*** Source information Section Begins ***
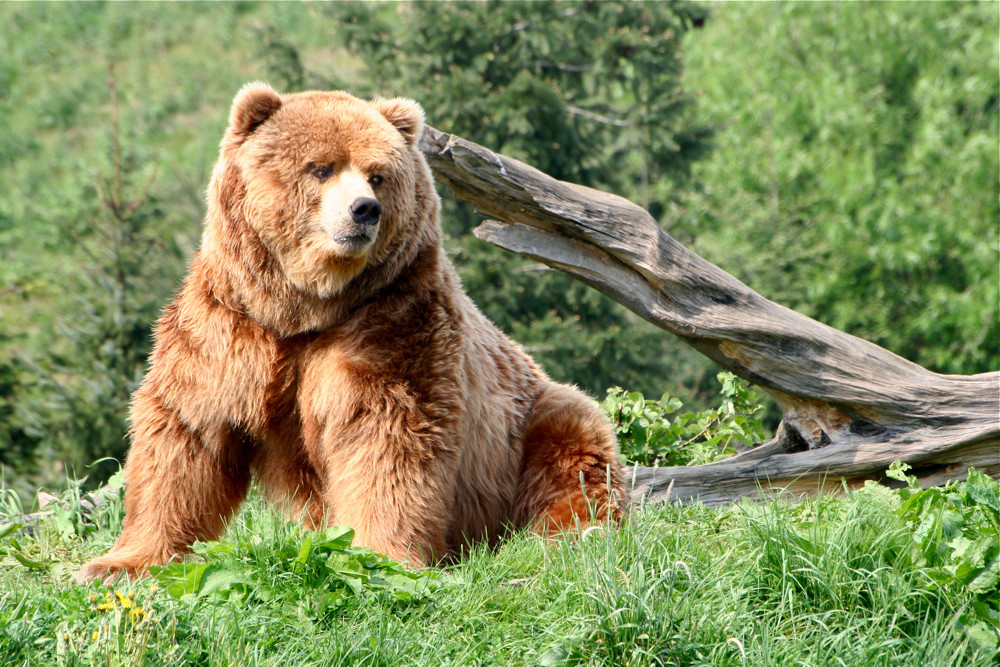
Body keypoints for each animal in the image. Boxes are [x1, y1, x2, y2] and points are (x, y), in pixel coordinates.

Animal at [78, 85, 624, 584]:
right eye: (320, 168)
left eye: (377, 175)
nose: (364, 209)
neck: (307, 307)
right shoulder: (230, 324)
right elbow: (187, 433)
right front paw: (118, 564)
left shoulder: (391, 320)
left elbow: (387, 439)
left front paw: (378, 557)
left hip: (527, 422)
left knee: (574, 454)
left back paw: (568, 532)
*** Source information Section Ends ***
*** Source information Section Begins ***
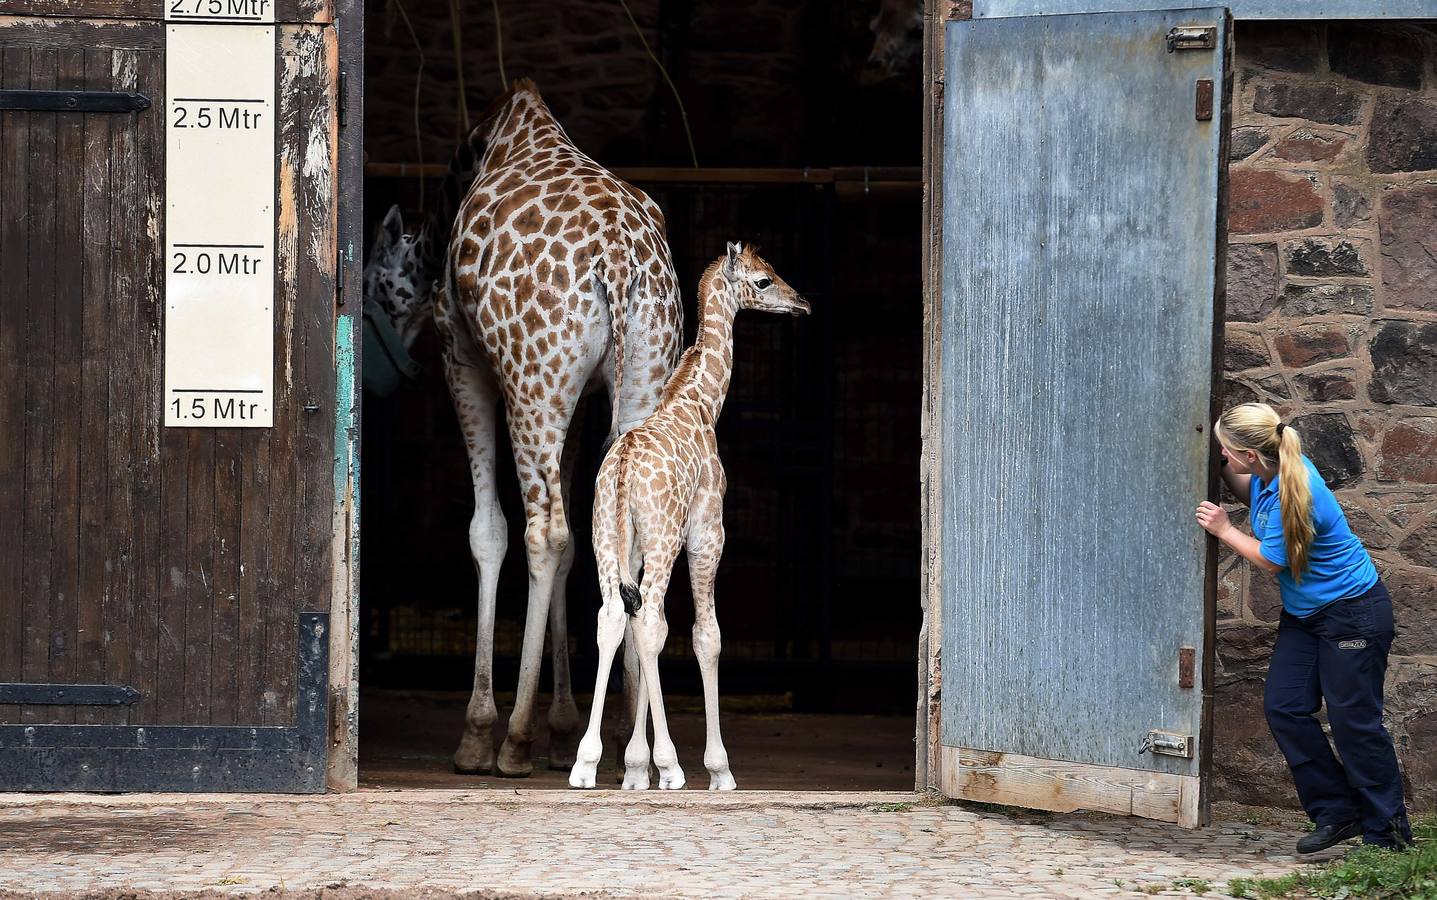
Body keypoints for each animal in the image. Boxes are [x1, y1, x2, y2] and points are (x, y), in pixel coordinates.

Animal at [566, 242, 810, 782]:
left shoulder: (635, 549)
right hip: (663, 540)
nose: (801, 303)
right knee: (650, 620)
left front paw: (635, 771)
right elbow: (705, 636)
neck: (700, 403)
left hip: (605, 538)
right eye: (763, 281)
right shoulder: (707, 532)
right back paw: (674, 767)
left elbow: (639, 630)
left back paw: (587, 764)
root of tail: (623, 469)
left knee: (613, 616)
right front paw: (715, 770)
*** Source information Section Ends ***
Starting at the line above that contains "left eye: (377, 175)", repeat each line exactly up to and including the line that contains "left back paw: (568, 532)", and stop there.

left eye: (377, 175)
nose: (364, 209)
neck: (307, 307)
right shoulder: (230, 324)
right elbow: (187, 433)
right front paw: (118, 564)
left shoulder: (391, 320)
left elbow: (387, 439)
left front paw: (378, 557)
left hip: (527, 422)
left knee: (574, 454)
left back paw: (568, 532)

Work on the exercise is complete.